First of all I was surprised to find myself in the tourist booklet of What's On In Sandgate with one of my favourite photos and a great write up! Once again, the headline focusing on the sex lives and not the medieval women made me feel a little uncomfortable, but it clearly did the job because we had a completely full house!
The library staff and my hostess, Amanda, were welcoming and kind and wasted no time in offering refreshments and giving me a tour of the library. I found the best spot in the library was in one of their gorgeous red, brocade-covered armchairs looking outside through huge, arched windows while sipping coffee and chilling with a magazine. I heartily recommend it!
The library itself was not big enough to hold everyone who hoped to attend my talk, so it was relocated into the beautiful town hall right next door.
The hall had an abundance of natural light and the room retained echoes of its former use as a performing arts venue with a now-disused balcony and tiered seats overlooking the main hall, seen above.
My favourite features of the Town Hall and the Library itself were the pressed tin ceiling panels and lighting rosettes which came in a number of designs.
I've always really loved this feature in a lot of old, heritage buildings and private residences and many old theatres and cinemas still have these in their foyers and above the footpaths outside the buildings proper. It's a little sad that our modern houses don't take this kind of attention to their ceilings, although restorations often include the lighting rosette features and fancy cornicework.
The ceiling patterns, though, were lovely!
Before the hall was ready, I took half an hour to sit under some enormous fig trees in the park across the road and have lunch. The weather was sunny and even though Spring has just arrived, the warm weather was making itself known.

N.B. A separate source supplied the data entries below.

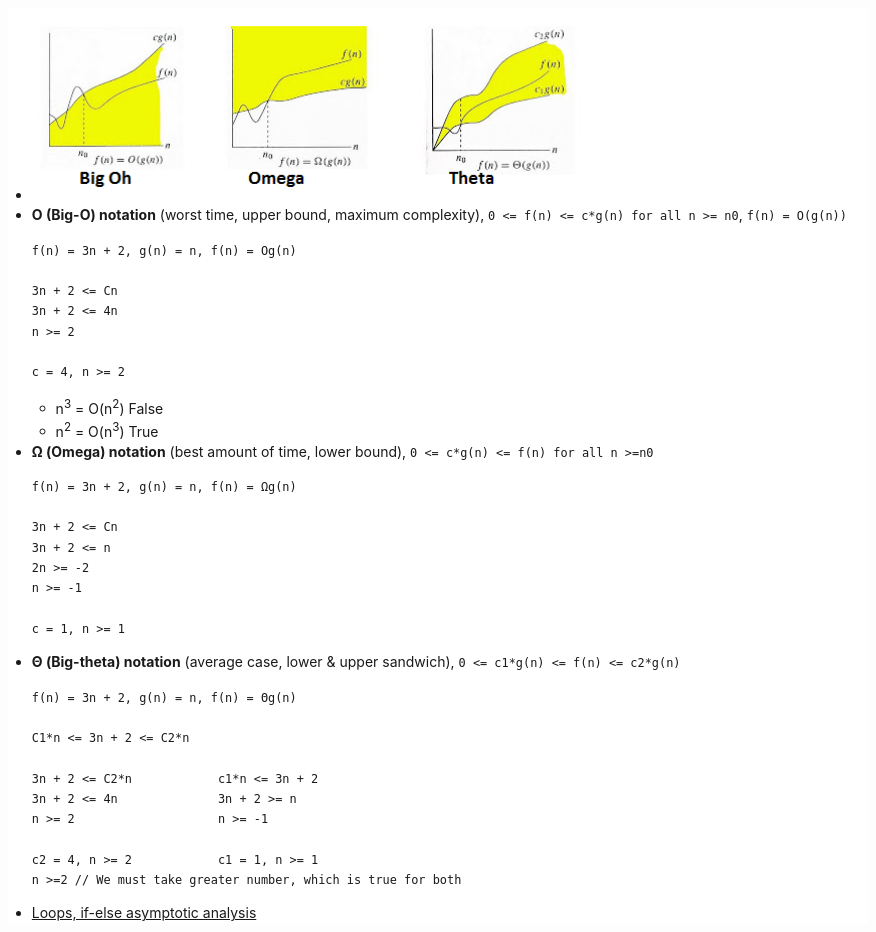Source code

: - <img src="images/05.png" width=600>
- **O (Big-O) notation** (worst time, upper bound, maximum complexity), `0 <= f(n) <= c*g(n) for all n >= n0`, `f(n) = O(g(n))`
    ```
    f(n) = 3n + 2, g(n) = n, f(n) = Og(n)

    3n + 2 <= Cn
    3n + 2 <= 4n
    n >= 2

    c = 4, n >= 2
    ```
   - n<sup>3</sup> = O(n<sup>2</sup>) False
   - n<sup>2</sup> = O(n<sup>3</sup>) True
- **Ω (Omega) notation**  (best amount of time, lower bound), `0 <= c*g(n) <= f(n) for all n >=n0`
     ```
    f(n) = 3n + 2, g(n) = n, f(n) = Ωg(n)

    3n + 2 <= Cn
    3n + 2 <= n
    2n >= -2
    n >= -1

    c = 1, n >= 1
    ```
- **Θ (Big-theta) notation** (average case, lower & upper sandwich), `0 <= c1*g(n) <= f(n) <= c2*g(n)`
    ```
    f(n) = 3n + 2, g(n) = n, f(n) = Θg(n)

    C1*n <= 3n + 2 <= C2*n

    3n + 2 <= C2*n            c1*n <= 3n + 2
    3n + 2 <= 4n              3n + 2 >= n
    n >= 2                    n >= -1

    c2 = 4, n >= 2            c1 = 1, n >= 1
    n >=2 // We must take greater number, which is true for both
    ```
- [Loops, if-else asymptotic analysis](https://www.youtube.com/watch?v=BpiMRyWoDu0)
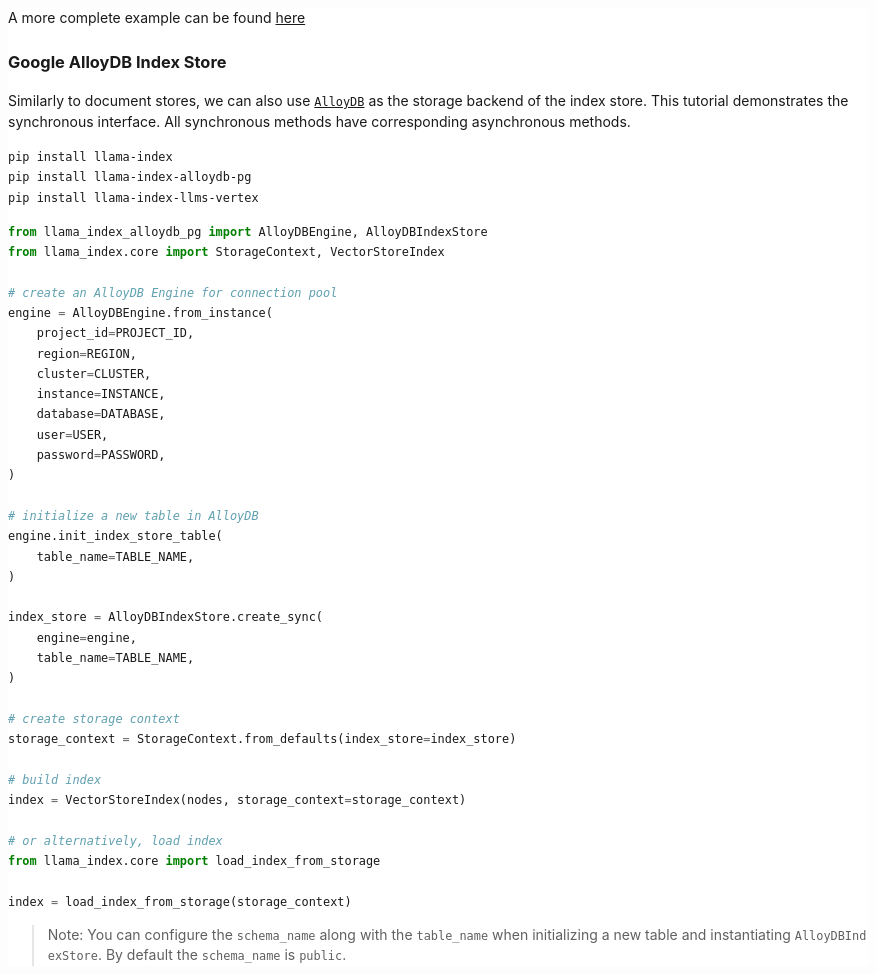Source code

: A more complete example can be found [here](../../examples/docstore/TablestoreDocstoreDemo.ipynb)

### Google AlloyDB Index Store

Similarly to document stores, we can also use [`AlloyDB`](https://cloud.google.com/products/alloydb) as the storage backend of the index store.
This tutorial demonstrates the synchronous interface. All synchronous methods have corresponding asynchronous methods.

```bash
pip install llama-index
pip install llama-index-alloydb-pg
pip install llama-index-llms-vertex
```

```python
from llama_index_alloydb_pg import AlloyDBEngine, AlloyDBIndexStore
from llama_index.core import StorageContext, VectorStoreIndex

# create an AlloyDB Engine for connection pool
engine = AlloyDBEngine.from_instance(
    project_id=PROJECT_ID,
    region=REGION,
    cluster=CLUSTER,
    instance=INSTANCE,
    database=DATABASE,
    user=USER,
    password=PASSWORD,
)

# initialize a new table in AlloyDB
engine.init_index_store_table(
    table_name=TABLE_NAME,
)

index_store = AlloyDBIndexStore.create_sync(
    engine=engine,
    table_name=TABLE_NAME,
)

# create storage context
storage_context = StorageContext.from_defaults(index_store=index_store)

# build index
index = VectorStoreIndex(nodes, storage_context=storage_context)

# or alternatively, load index
from llama_index.core import load_index_from_storage

index = load_index_from_storage(storage_context)
```

> Note: You can configure the `schema_name` along with the `table_name` when initializing a new table and instantiating `AlloyDBIndexStore`. By default the `schema_name` is `public`.
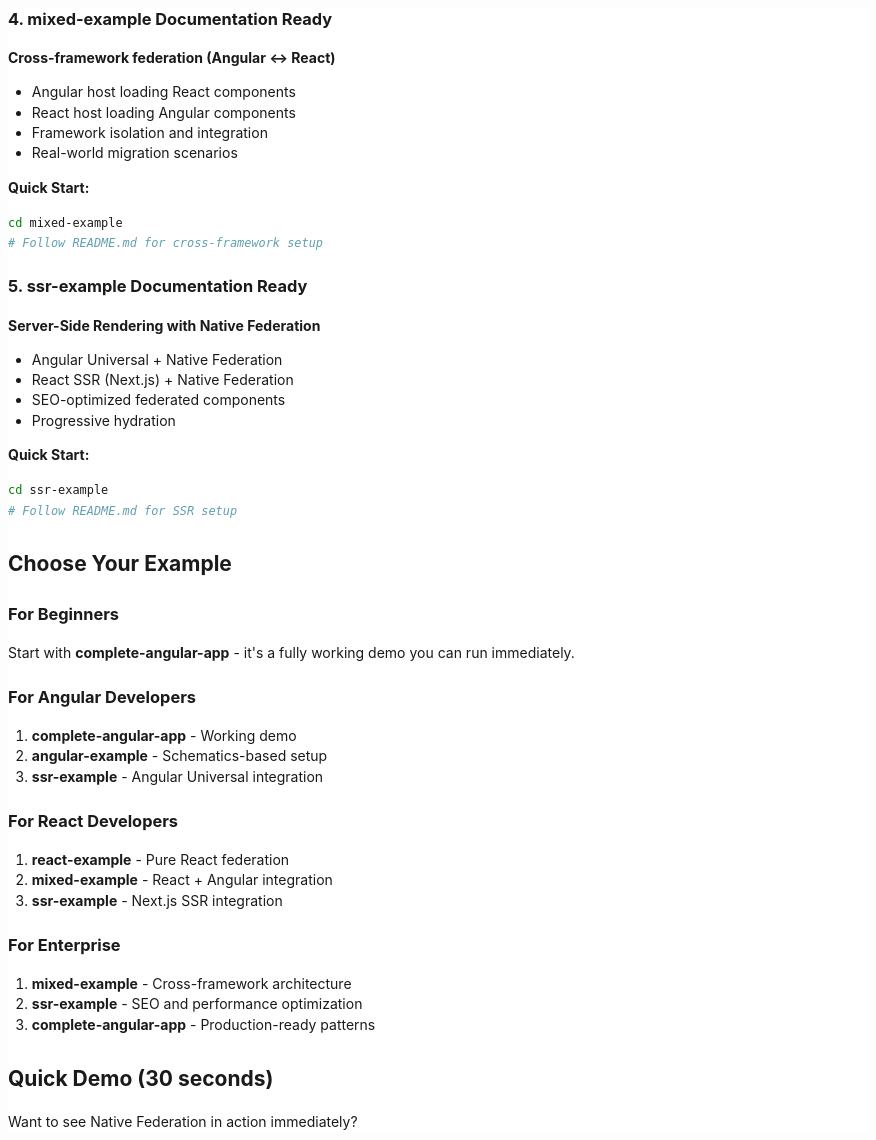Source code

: ### 4. **mixed-example**  Documentation Ready
**Cross-framework federation (Angular ↔ React)**
- Angular host loading React components
- React host loading Angular components
- Framework isolation and integration
- Real-world migration scenarios

**Quick Start:**
```bash
cd mixed-example  
# Follow README.md for cross-framework setup
```

### 5. **ssr-example**  Documentation Ready
**Server-Side Rendering with Native Federation**
- Angular Universal + Native Federation
- React SSR (Next.js) + Native Federation
- SEO-optimized federated components
- Progressive hydration

**Quick Start:**
```bash
cd ssr-example
# Follow README.md for SSR setup
```

##  Choose Your Example

### **For Beginners**
Start with **complete-angular-app** - it's a fully working demo you can run immediately.

### **For Angular Developers**
1. **complete-angular-app** - Working demo
2. **angular-example** - Schematics-based setup
3. **ssr-example** - Angular Universal integration

### **For React Developers**  
1. **react-example** - Pure React federation
2. **mixed-example** - React + Angular integration
3. **ssr-example** - Next.js SSR integration

### **For Enterprise**
1. **mixed-example** - Cross-framework architecture
2. **ssr-example** - SEO and performance optimization
3. **complete-angular-app** - Production-ready patterns

##  Quick Demo (30 seconds)

Want to see Native Federation in action immediately?

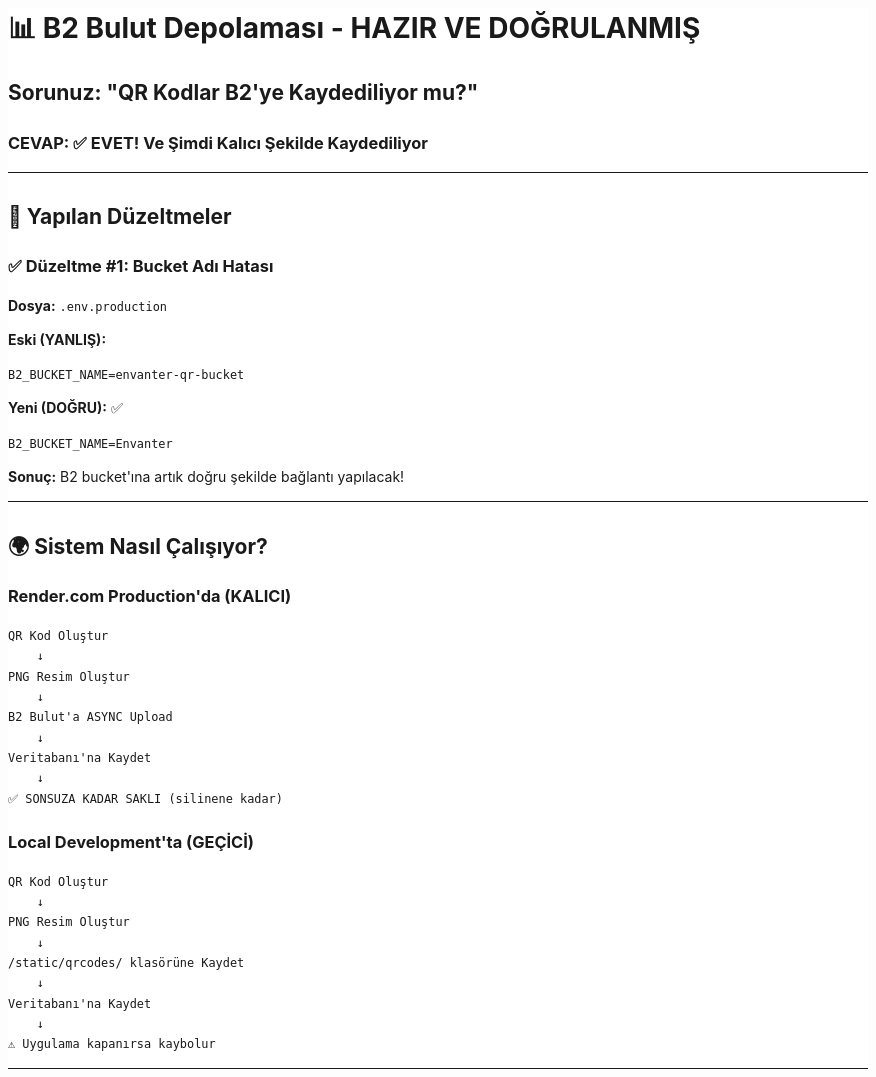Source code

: # 📊 B2 Bulut Depolaması - HAZIR VE DOĞRULANMIŞ

## Sorunuz: "QR Kodlar B2'ye Kaydediliyor mu?"

### **CEVAP: ✅ EVET! Ve Şimdi Kalıcı Şekilde Kaydediliyor**

---

## 🔧 Yapılan Düzeltmeler

### ✅ Düzeltme #1: Bucket Adı Hatası
**Dosya:** `.env.production`

**Eski (YANLIŞ):**
```
B2_BUCKET_NAME=envanter-qr-bucket
```

**Yeni (DOĞRU):** ✅
```
B2_BUCKET_NAME=Envanter
```

**Sonuç:** B2 bucket'ına artık doğru şekilde bağlantı yapılacak!

---

## 🌍 Sistem Nasıl Çalışıyor?

### Render.com Production'da (KALICI)
```
QR Kod Oluştur
    ↓
PNG Resim Oluştur
    ↓
B2 Bulut'a ASYNC Upload
    ↓
Veritabanı'na Kaydet
    ↓
✅ SONSUZA KADAR SAKLI (silinene kadar)
```

### Local Development'ta (GEÇİCİ)
```
QR Kod Oluştur
    ↓
PNG Resim Oluştur
    ↓
/static/qrcodes/ klasörüne Kaydet
    ↓
Veritabanı'na Kaydet
    ↓
⚠️ Uygulama kapanırsa kaybolur
```

---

The event itself was Covid-appropriate with spaced out chairs which limited the numbers attending. A curious crowd made their teas and coffees before finding their places and joining me for our afternoon, and I think it's safe to say that a good time was had by all.
Masks were permitted off once seated as we were spaced out, so that was nice!
What a lovely crowd they were, too. Several men attended, which was quite lovely to see, including one of the librarians from The Braille House who chatted about making a braille edition for their lending library.
I'm so thankful that at the moment I have these small opportunities to get out and spread the medieval history love into the broader community. Our Brisbane Libraries are the best!